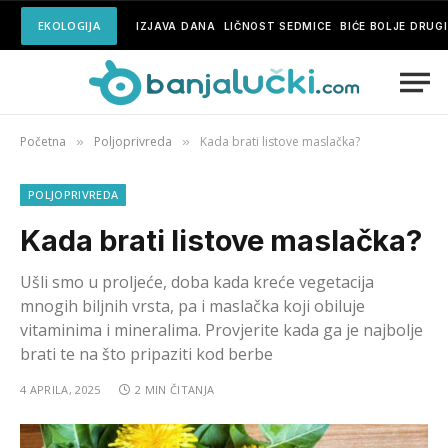
EKOLOGIJA
IZJAVA DANA
LIČNOST SEDMICE
BIĆE BOLJE DRUG
Početna
Poljoprivreda
Kada brati listove maslačka?
»
»
POLJOPRIVREDA
Kada brati listove maslačka?
Ušli smo u proljeće, doba kada kreće vegetacija
mnogih biljnih vrsta, pa i maslačka koji obiluje
vitaminima i mineralima. Provjerite kada ga je najbolje
brati te na što pripaziti kod berbe
4 APRILA, 2025
2 MIN ČITANJA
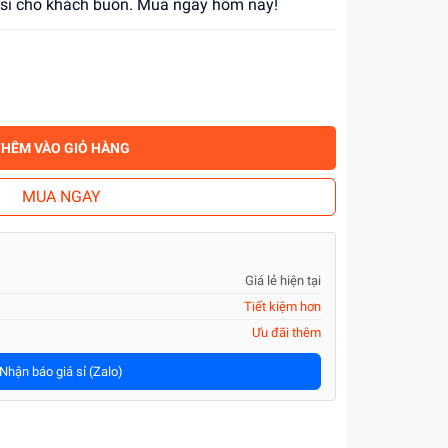
á sỉ cho khách buôn. Mua ngay hôm nay!
THÊM VÀO GIỎ HÀNG
MUA NGAY
Giá lẻ hiện tại
Tiết kiệm hơn
Ưu đãi thêm
Nhận báo giá sỉ (Zalo)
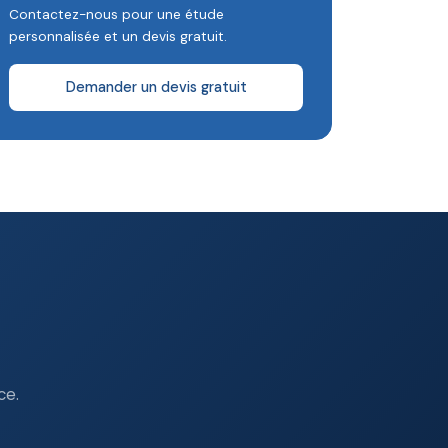
Contactez-nous pour une étude
personnalisée et un devis gratuit.
Demander un devis gratuit
ce.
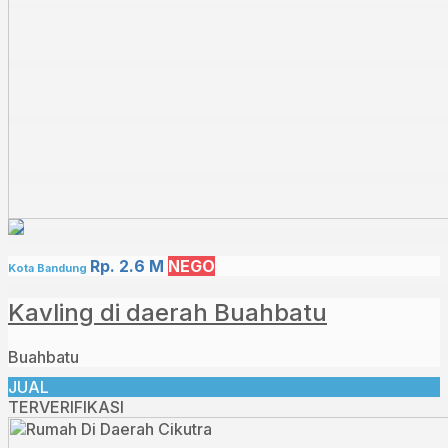
Rp. 2.6 M
NEGO
Kota Bandung
Kavling di daerah Buahbatu
Buahbatu
JUAL
TERVERIFIKASI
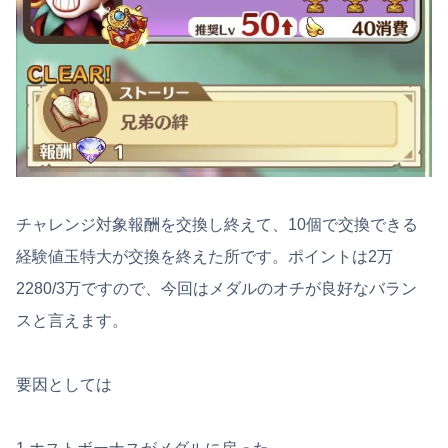
チャレンジ対象報酬を交換し終えて、10個で交換できる
経験値玉特大が交換を終えた所です。ポイントは2万
2280/3万ですので、今回はメダルのオチが良好なバラン
スと言えます。
要因としては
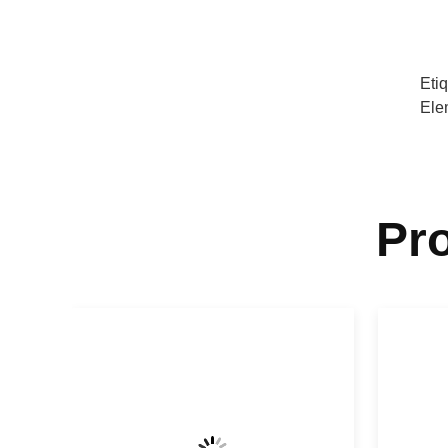
Eti
Ele
Pr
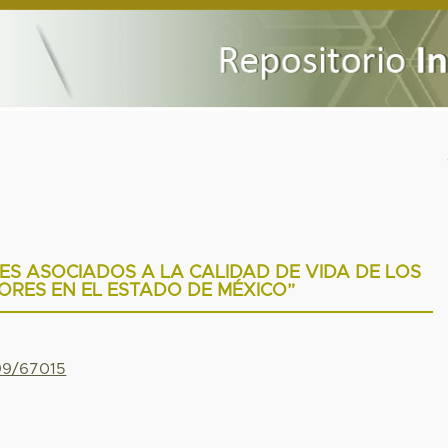
ES ASOCIADOS A LA CALIDAD DE VIDA DE LOS
RES EN EL ESTADO DE MÉXICO”
799/67015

### Work item
Sift through the material above and copy each line that holds "Buahbatu".

### Your solution
Kavling di daerah Buahbatu
Buahbatu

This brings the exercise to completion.